Un débat qui se joue dans la rue
La puissante vague féministe qui a accompagné, l’an dernier, le soulèvement populaire contre les politiques ultralibérales léguées par la dictature d’ Augusto Pinochet n’est pas étrangère au retour de cette revendication sur la scène parlementaire. Dès l’inscription de cette proposition de loi de dépénalisation à l’ordre du jour de la Chambre des députés, à Santiago du Chili, l’influente coordination féministe 8M appelait à manifester aux portes du palais de la Moneda et faisait déployer sur la façade de la très conservatrice Université catholique, cette banderole : « Avortement libre, légal, sûr et gratuit ». « Nous espérons ouvrir un débat qui se joue dans la rue, comme cela s’est produit en Argentine, et qui déborde du Parlement », a expliqué la porte-parole de cette coordination, Karina Nohales, en appelant à « la reconnaissance des droits sexuels et reproductifs comme droits fondamentaux ».
Même quand la loi l’autorise, l’exercice de ce droit n’est pas garanti
Comme en Argentine, c’est un lourd enjeu de santé publique qui est posé : 160 000 à 300 000 avortements seraient pratiqués clandestinement chaque année au Chili. Au total, 13 % des cas de décès maternels seraient dus à ces IVG de l’ombre. La situation pourrait s’être aggravée avec la pandémie de Covid-19 et le confinement, qui ont sérieusement compliqué l’accès des femmes à la contraception. Durant cette période, de nombreuses grossesses non désirées ont été signalées à l’Institut de santé publique, en lien avec des lots de pilules contraceptives défaillantes.
L’urgence d’une législation qui protège les femmes
En fait, même dans les cas où la loi autorise l’IVG, l’exercice de ce droit n’est pas garanti.

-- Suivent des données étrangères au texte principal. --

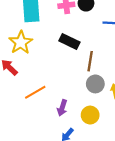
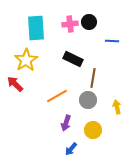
gray circle: (95, 84) -> (88, 100), moved
orange line: (35, 92) -> (57, 96), moved

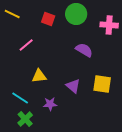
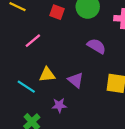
purple triangle: (73, 86) -> (76, 80), moved
cyan line: (20, 98) -> (26, 87), moved

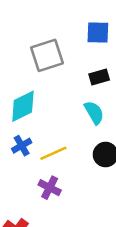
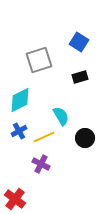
blue square: (98, 33) -> (79, 42), turned 30
cyan semicircle: (94, 113) -> (61, 116), moved

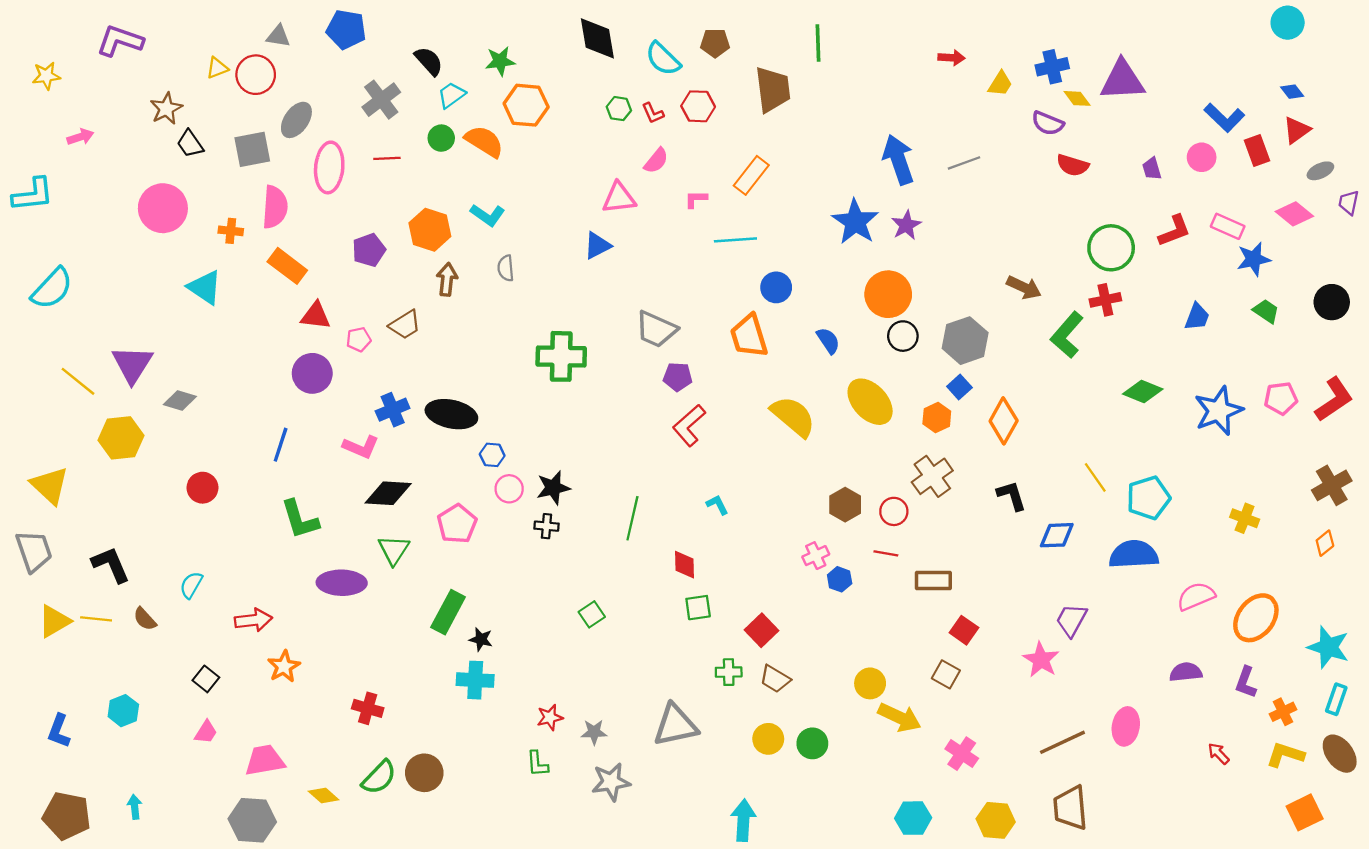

D’abord, par défaut d’information : la loi interdit toute communication publique sur l’offre de services médicaux dans ce domaine. Ensuite, cette même loi reconnaît l’objection de conscience des personnels de santé – la moitié des obstétriciens refuse la pratique de l’IVG. « Cette situation contraste avec l’engagement que l’État chilien devrait avoir, conformément à la Convention sur l’élimination de toutes les formes de discrimination à l’égard des femmes (Cedef), visant à garantir le droit des femmes à accéder aux services de santé publique dans des conditions adéquates, fait remarquer Alexia Bórquez, membre de l’équipe d’études de l’Observatoire des droits de l’homme. Si l’avortement n’est pas légal, les femmes devraient-elles être forcées d’être mères en raison d’une erreur d’État ? Selon la législation nationale, oui. Une législation qui protège pleinement les droits des femmes et des filles est nécessaire de toute urgence, ainsi qu’un changement culturel dans la vie de tous les Chiliens attachés à la dignité. »
Pour bien des féministes chiliennes, la criminalisation de l’IVG perpétue le règne de la dictature sur le corps des femmes. La moitié des Chiliens estiment qu’il est urgent de s’extirper de cette situation archaïque. Une aspiration au changement décuplée chez les plus jeunes : 61 % des 18-30 ans se disent favorables à la dépénalisation de l’avortement.